Je n'ai lu qu'un seul roman de
Joseph Conrad (
Au coeur des ténèbres) mais je n'ai pas hésité quand j'ai vu sa biographie. Enfin, je me suis rapidement aperçue que cela n'en était pas tout à fait une. L'auteure a choisi «d'explorer le monde de Conrad avec la boussole de l'historien, la carte d'un biographe et le sextant d'un lecteur de fiction. »
Trois axes donc : l'Histoire du monde autour de Conrad, sa biographie et la mise en relation avec ses écrits
Jozef Teodor Konrad Korzeniowski est né en 1857 à Berditchev en Ukraine de parents polonais. Il deviendra
Joseph Conrad en prenant la nationalité britannique en 1886.
Le livre commence avec l'histoire de ses parents et leur « engagement indéfectible envers l'indépendance de la Pologne. » Son père, Apollo Korzeniowski, a pris part aux événements liés à l'insurrection polonaise de 1863. Condamnés à l'exil, le petit Konrad se retrouvera orphelin à 11 ans.
Il a 16 ans quand il décide de partir pour devenir marin. Une carte au début du livre montre tous les voyages qu'il a effectué. C'est impressionnant pour l'époque.
Au fil de son parcours,
Maya Jasanoff nous donne des petits cours d'Histoire. Elle évoque les troubles anarchiques de la fin du 19e siècle en Angleterre, le passage des bateaux à voiles à la vapeur (et les prémices de la mondialisation), l'Afrique bien sûr, le Bloody Sunday de 1887, l'émergence de l'impérialisme américain, … C'est très riche, j'ai appris beaucoup de choses.
On remarque que les romans de Conrad sont empreints de son époque et de son vécu. L'auteure en décortique plusieurs, attention aux spoils! Je vais probablement lire plus tard «
Lord Jim » et « Retour en Pologne ».
L'auteure a également comparé ses mémoires publiés avec les sources historiques à sa disposition et il s'avère qu'il y a des « inventions et des omissions» délibérées de la part de Conrad. L'auteure a justifié toutes ses assertions (les notes, la bibliographie et l'index font une centaine de pages).
Chinua Achebe qualifie «
Au coeur des ténèbres » de « brûlot raciste » mais je suis d'accord avec l'auteure quand elle affirme que Conrad cherchait seulement à dénoncer les faits. Il a fait de même avec «
Nostromo » pour dénoncer l'impérialisme américain et révéler la « vérité cynique de l'histoire du Panama. »
Je pense que cela vaut la peine de se pencher sur son oeuvre.

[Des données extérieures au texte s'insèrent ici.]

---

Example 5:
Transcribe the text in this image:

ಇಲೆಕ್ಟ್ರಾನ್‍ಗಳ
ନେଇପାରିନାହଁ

« Pour moi, la classe est par définition une chose haineuse. La seule classe qui mérite vraiment d'être considérée est la classe des hommes honnêtes et capables, quelle que soit la sphère d'activité humaine à laquelle ils appartiennent. » (
Joseph Conrad)
Ce livre a reçu le prix de Littérature historique Cundill de 2018.